Samuel Dubik Mansubir Mahama(Esq), Managing Director of the Electricity Company of Ghana (ECG).

The Managing Director of the Electricity Company of Ghana (ECG), Samuel Dubik Mansubir Mahama, says it will be difficult for his outfit to implement the government’s plan to impose Value Added Tax (VAT) on electricity consumption beyond the lifeline threshold.

Mr. Mahama said that apart from the fact that there was no stakeholders’ consultation before the planned imposition of the VAT, ECG’s system had not been adjusted to allow the charging of VAT on electricity consumers.

Ghana’s Minister for Finance, Ken Ofori-Atta, in a letter written on January 1, 2024, directed the Electricity Company of Ghana (ECG) and the Northern Electricity Distribution Company (NEDCO) to charge VAT on residential consumers who consume electricity above lifeline.

According to the Minister, the VAT forms part of the Covid-19 recovery program.

“As part of the implementation of the Government’s Medium-Term Revenue Strategy and the IMF-Supported Post Covid-19 Programme for Economic Growth (PC-PEG), the implementation of VAT for residential customers of electricity above the maximum consumption level specified for block charges for lifeline units in line with Section 35 and 37 and the First Schedule (9) of Value Added Tax (VAT) Act, 2013 (ACT 870) has been scheduled for implementation, effective 1st January 2024.

“For the avoidance of doubt, VAT is still exempt for “a supply to a dwelling of electricity up to a maximum consumption level specified for block charges for lifeline units” in line with Sections 35 and 37 and the First Schedule (9) of Act 870,” part of the letter dated December 12, 2023, by the Finance Minister said.

This has peeved a cross-section of Ghanaians including organised labour who had issued a seven-day ultimatum to the government to withdraw the policy.

Speaking on Accra-based Joy News’ programme PM Empress on Wednesday, Mr Samuel Dubik Mansubir Mahama said upon receipt of the letter, he asked for a legal opinion from the company’s lawyers.

Mr. Mahama, who is also a lawyer, said ECG’s lawyers advised him to seek further clarification and interpretation of the VAT Act to get an understanding of the rationale behind the law.

“I asked for a legal opinion from the lawyers for ECG, to find out if within the law, this provision is right and in its implementation, what it will mean.

So let’s not take it for granted that even the company ECG or the government itself is not taking proactive measures to close this gap and find a way out of it.”

He told the host that he did not treat the Minister’s letter as a directive because there are bottlenecks, adding, “You don’t go implementing a directive that has bottlenecks.”

He revealed that since the issue came into the public domain, he had engaged the Finance and Energy Ministers to look at the law and what needs to be done about it subsequently.

“Conversations are far advanced. If this thing would have been charged this year, then, by 1st January it would have been charged.

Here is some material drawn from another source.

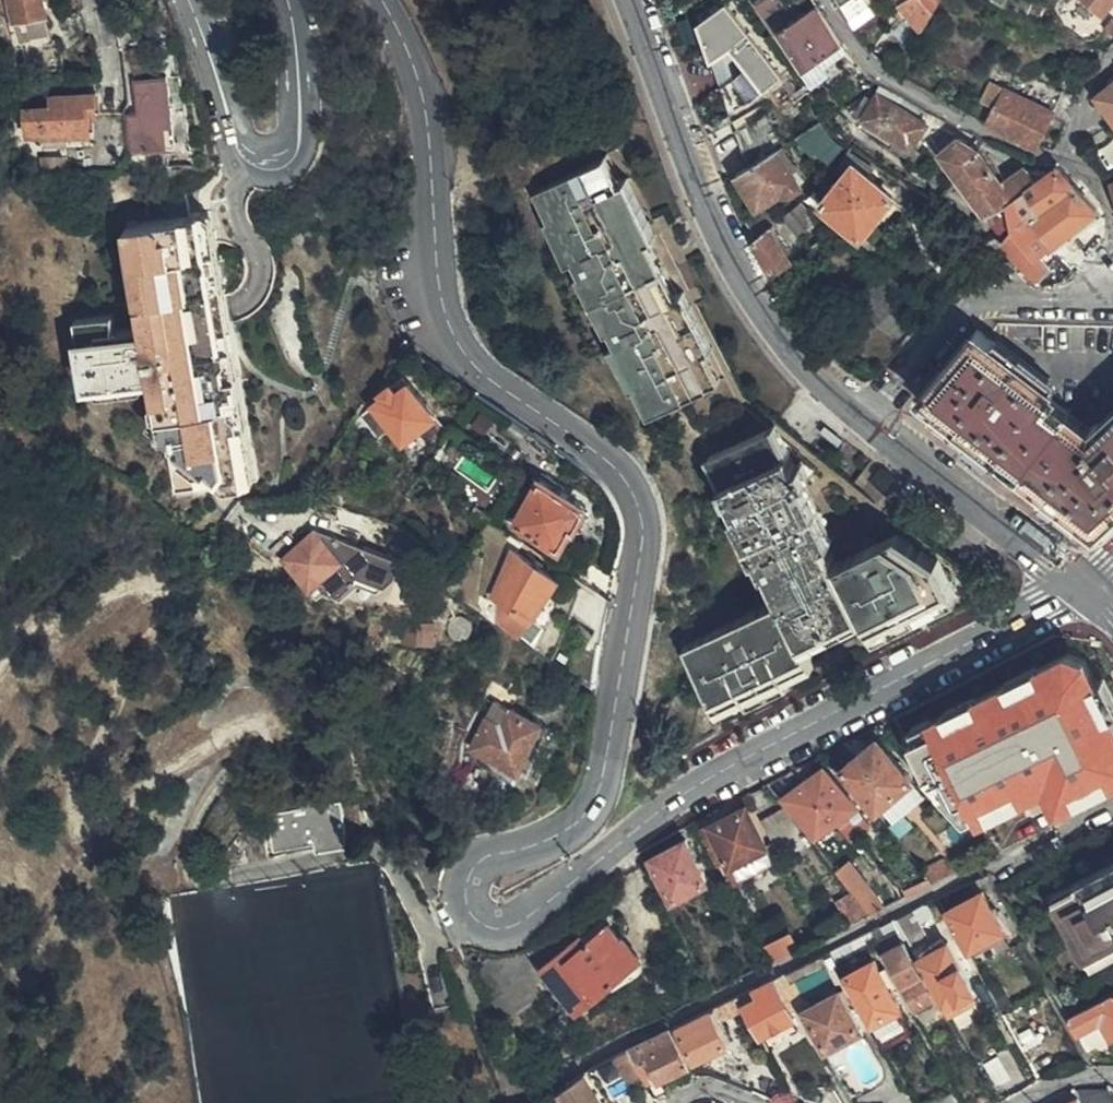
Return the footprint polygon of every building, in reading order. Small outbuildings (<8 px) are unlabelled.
[(41,0),(8,0),(13,22),(26,20),(30,41),(47,37),(41,0)] [(735,108),(781,85),(737,0),(732,0),(690,21),(735,108)] [(711,0),(693,0),(699,10),(705,6),(712,1),(711,0)] [(819,3),(804,13),(795,0),(769,0),(764,4),(804,67),(841,45),(845,43),(819,3)] [(841,2),(850,18),(867,5),(864,0),(844,0),(841,2)] [(900,3),(921,27),(939,0),(906,0),(900,3)] [(1102,12),(1112,0),(1112,1),(1112,0),(1090,0),(1102,12)] [(171,123),(165,80),(138,83),(141,116),(130,118),(135,150),(166,146),(164,125),(171,123)] [(904,94),(884,83),(870,108),(863,105),(858,116),(911,148),(924,121),(898,106),(904,94)] [(989,126),(1038,147),(1054,112),(1057,113),(1065,96),(1039,83),(1030,101),(991,83),(983,100),(997,106),(989,126)] [(1099,101),(1112,117),(1112,89),(1099,101)] [(90,133),(89,117),(98,116),(96,94),(53,96),(55,108),(27,110),(28,138),(50,137),(90,133)] [(777,150),(783,146),(765,116),(736,133),(750,168),(777,150)] [(838,167),(849,159),(821,128),(818,124),(806,132),(838,167)] [(998,231),(1011,222),(1009,202),(1027,190),(1036,183),(1026,167),(1001,183),(978,152),(959,142),(943,153),(945,158),(985,211),(998,231)] [(750,168),(736,177),(746,193),(756,208),(778,193),(791,193),(798,187),(777,150),(750,168)] [(878,175),(851,160),(842,169),(847,174),(823,203),(840,219),(860,236),(891,200),(894,197),(887,192),(874,180),(878,175)] [(647,236),(621,186),(615,189),(599,161),(539,192),(553,222),(550,224),(570,264),(574,262),(619,352),(616,354),(636,395),(640,393),(655,422),(718,391),(704,362),(709,360),(699,339),(647,236)] [(1034,217),(1055,242),(1095,210),(1057,168),(1036,183),(1027,190),(1041,211),(1034,217)] [(628,182),(621,186),(647,236),(699,339),(709,360),(717,355),(628,182)] [(894,197),(891,200),(908,213),(919,199),(894,184),(887,192),(894,197)] [(1011,222),(1014,232),(1037,255),(1055,242),(1034,217),(1041,211),(1027,190),(1009,202),(1011,222)] [(266,482),(217,253),(204,256),(194,216),(184,218),(179,197),(157,203),(161,224),(121,232),(141,323),(144,333),(113,340),(111,329),(108,317),(70,325),(92,428),(161,414),(181,500),(266,482)] [(799,205),(783,220),(796,236),(813,222),(799,205)] [(204,256),(217,253),(209,213),(194,216),(204,256)] [(747,227),(755,243),(770,232),(774,226),(764,214),(747,227)] [(770,232),(755,243),(774,273),(790,265),(782,250),(770,232)] [(1037,255),(1014,232),(1001,242),(1038,279),(1048,268),(1043,262),(1037,255)] [(1038,279),(1042,284),(1055,284),(1067,273),(1056,261),(1048,268),(1038,279)] [(141,323),(111,329),(113,340),(144,333),(141,323)] [(1042,486),(1097,433),(1087,424),(1079,431),(1039,400),(1048,389),(979,333),(921,398),(1042,486)] [(358,415),(348,429),(358,441),(368,433),(375,439),(381,435),(376,427),(384,421),(400,443),(420,430),(435,419),(409,383),(396,394),(390,386),(379,395),(381,401),(359,418),(358,415)] [(1042,486),(1097,532),(1112,518),(1112,418),(1097,433),(1042,486)] [(435,419),(420,430),(433,447),(443,431),(435,419)] [(730,706),(749,696),(756,692),(760,699),(766,696),(789,683),(784,674),(798,667),(824,652),(820,643),(815,636),(864,609),(868,617),(874,626),(928,597),(955,583),(939,554),(932,557),(927,549),(921,552),(915,541),(909,544),(903,534),(846,564),(833,541),(805,487),(809,483),(796,462),(789,464),(772,433),(721,460),(793,594),(723,633),(711,640),(698,646),(730,706)] [(575,533),(588,508),(539,480),(515,524),(560,550),(571,532),(575,533)] [(816,481),(809,483),(805,487),(833,541),(844,534),(816,481)] [(375,549),(340,536),(332,544),(318,528),(286,556),(314,588),(324,580),(328,585),(344,590),(357,580),(384,590),(399,577),(405,560),(375,549)] [(340,536),(318,528),(332,544),(340,536)] [(493,598),(499,602),(530,622),(557,582),(514,554),(493,598)] [(961,593),(955,583),(928,597),(874,626),(880,638),(961,593)] [(530,622),(499,602),(498,620),(521,636),(530,622)] [(815,636),(820,643),(868,617),(864,609),(815,636)] [(404,619),(404,641),(436,642),(436,620),(404,619)] [(389,625),(372,622),(369,638),(386,640),(389,625)] [(798,667),(799,677),(829,660),(824,652),(798,667)] [(938,758),(966,813),(976,808),(1000,796),(997,790),(1026,775),(1029,781),(1044,774),(1059,803),(1095,784),(1112,775),(1112,710),(1108,713),(1092,682),(1094,681),(1084,661),(1068,655),(1039,669),(1043,677),(1011,692),(1007,685),(977,700),(980,708),(949,723),(946,716),(931,724),(913,732),(908,735),(924,765),(938,758)] [(1037,665),(1005,680),(1007,685),(1011,692),(1043,677),(1039,669),(1037,665)] [(789,683),(799,677),(798,667),(784,674),(789,683)] [(1092,682),(1108,713),(1112,710),(1112,691),(1105,675),(1094,681),(1092,682)] [(789,683),(766,696),(769,702),(791,689),(789,683)] [(749,696),(753,703),(760,699),(756,692),(749,696)] [(734,714),(753,703),(749,696),(730,706),(734,714)] [(769,702),(766,696),(760,699),(764,705),(769,702)] [(975,696),(943,711),(946,716),(949,723),(980,708),(977,700),(975,696)] [(520,770),(541,728),(495,704),(474,746),(520,770)] [(911,728),(913,732),(931,724),(929,719),(911,728)] [(912,777),(877,739),(844,770),(854,783),(877,808),(912,777)] [(836,822),(855,806),(822,768),(785,799),(817,837),(836,822)] [(1000,796),(976,808),(979,814),(1033,787),(1029,781),(1026,775),(997,790),(1000,796)] [(269,818),(276,849),(347,835),(339,803),(269,818)] [(715,825),(700,833),(716,863),(726,859),(731,866),(766,848),(745,810),(715,825)] [(642,869),(657,895),(667,889),(673,899),(707,882),(685,841),(640,864),(642,869)] [(869,915),(883,909),(841,855),(828,864),(869,915)] [(924,874),(931,885),(953,873),(948,862),(924,874)] [(1052,904),(1084,962),(1112,947),(1112,872),(1052,904)] [(983,892),(949,910),(972,951),(1005,934),(999,921),(983,892)] [(931,914),(927,907),(894,922),(943,1007),(976,990),(949,944),(935,951),(919,921),(931,914)] [(873,933),(916,1009),(933,999),(891,924),(873,933)] [(578,1011),(631,966),(614,945),(620,939),(609,928),(590,944),(582,936),(541,969),(578,1011)] [(614,945),(631,966),(639,959),(620,939),(614,945)] [(819,972),(814,961),(784,976),(808,1021),(811,1019),(806,1009),(808,1009),(795,983),(819,972)] [(874,1022),(886,1044),(912,1031),(874,961),(845,976),(871,1024),(874,1022)] [(794,1020),(775,981),(757,989),(761,999),(743,1008),(760,1038),(794,1020)] [(811,1019),(827,1048),(863,1029),(842,990),(808,1009),(806,1009),(811,1019)] [(1077,1034),(1101,1021),(1112,1038),(1112,1037),(1112,993),(1067,1017),(1077,1034)] [(743,1008),(739,998),(715,1009),(716,1012),(724,1009),(729,1018),(743,1008)] [(708,1012),(677,1028),(696,1063),(726,1047),(708,1012)] [(659,1082),(691,1067),(671,1030),(630,1051),(644,1074),(652,1072),(659,1082)] [(627,1082),(644,1074),(630,1051),(616,1058),(627,1082)] [(997,1082),(1015,1074),(1007,1053),(988,1062),(997,1082)] [(556,1097),(560,1102),(598,1102),(584,1078),(556,1097)]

Where we are now, we are finding whether even the law that was passed, what are the restrictions on the law…if it can be passed.

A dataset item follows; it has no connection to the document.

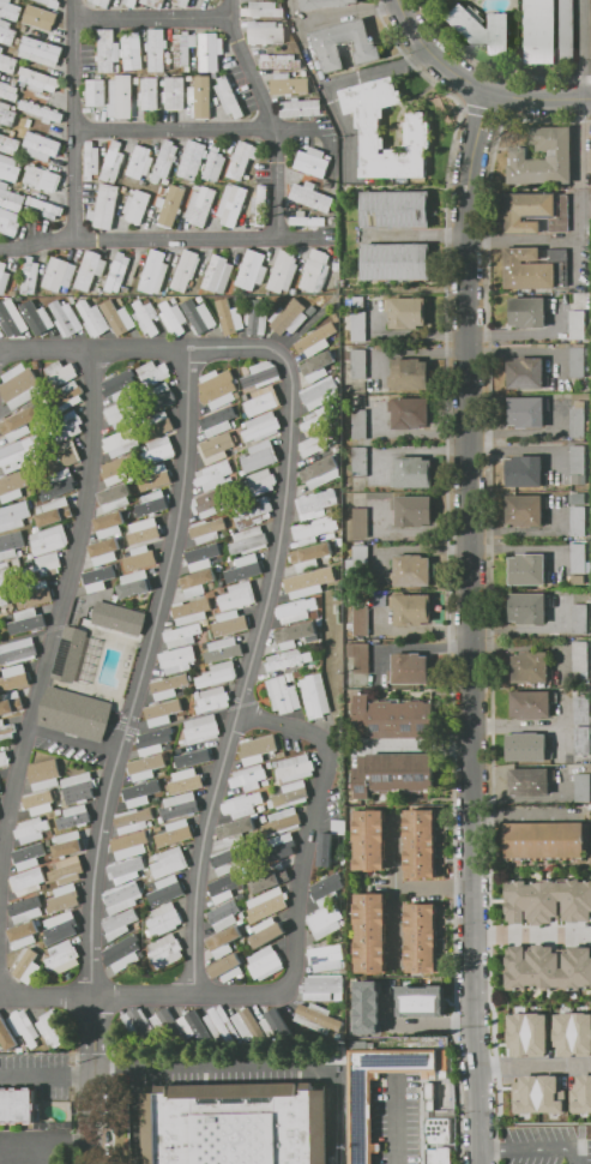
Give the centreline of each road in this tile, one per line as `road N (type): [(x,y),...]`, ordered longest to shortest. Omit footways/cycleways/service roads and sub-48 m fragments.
road 1 (residential): [(487,92),(464,192),(479,1163)]
road 2 (residential): [(400,0),(444,68),(476,90),(590,100)]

We are finding a lot of interpretations.

“If this law has to go back to Parliament for it to be looked at and reconsidered, then, yes, so be it.

It should be a national consensus, so we need to applaud the TUC [Trades Union Congress] for what they are doing and also be clear that if the thing is not being implemented and the last paragraph said, transfer the revenues collected from the implementation of the VAT on the subject matter as a domestic VAT collection, some processes need to be outlined.”

According to the ECG MD, there would particularly be a challenge in the implementation of the VAT on pre-paid electricity consumers.

“It’s a technical difficulty; it’s a nightmare. How do you go about this?” he quizzed.

“First of all, one of the biggest challenges that will come up is this; are we charging the VAT on residential customers? If yes, are they on pre-paid meters? Yes. So, are you charging per the money or the consumption? Because with pre-paid, the consumption will be known at the end of the day, so I will only know your consumption after you have consumed.

So, if I charge you the VAT when you are about to pay that will not be fair if I am charging on consumption.

“If I am to implement it that means that at the end of the day, when you are about to purchase again you will have a debt that needs to be settled.

There’s a lot of stakeholder engagement that has to go into something like this. So, I see more of this letter as a letter setting in motion an inquiry into all of this,”  he stressed.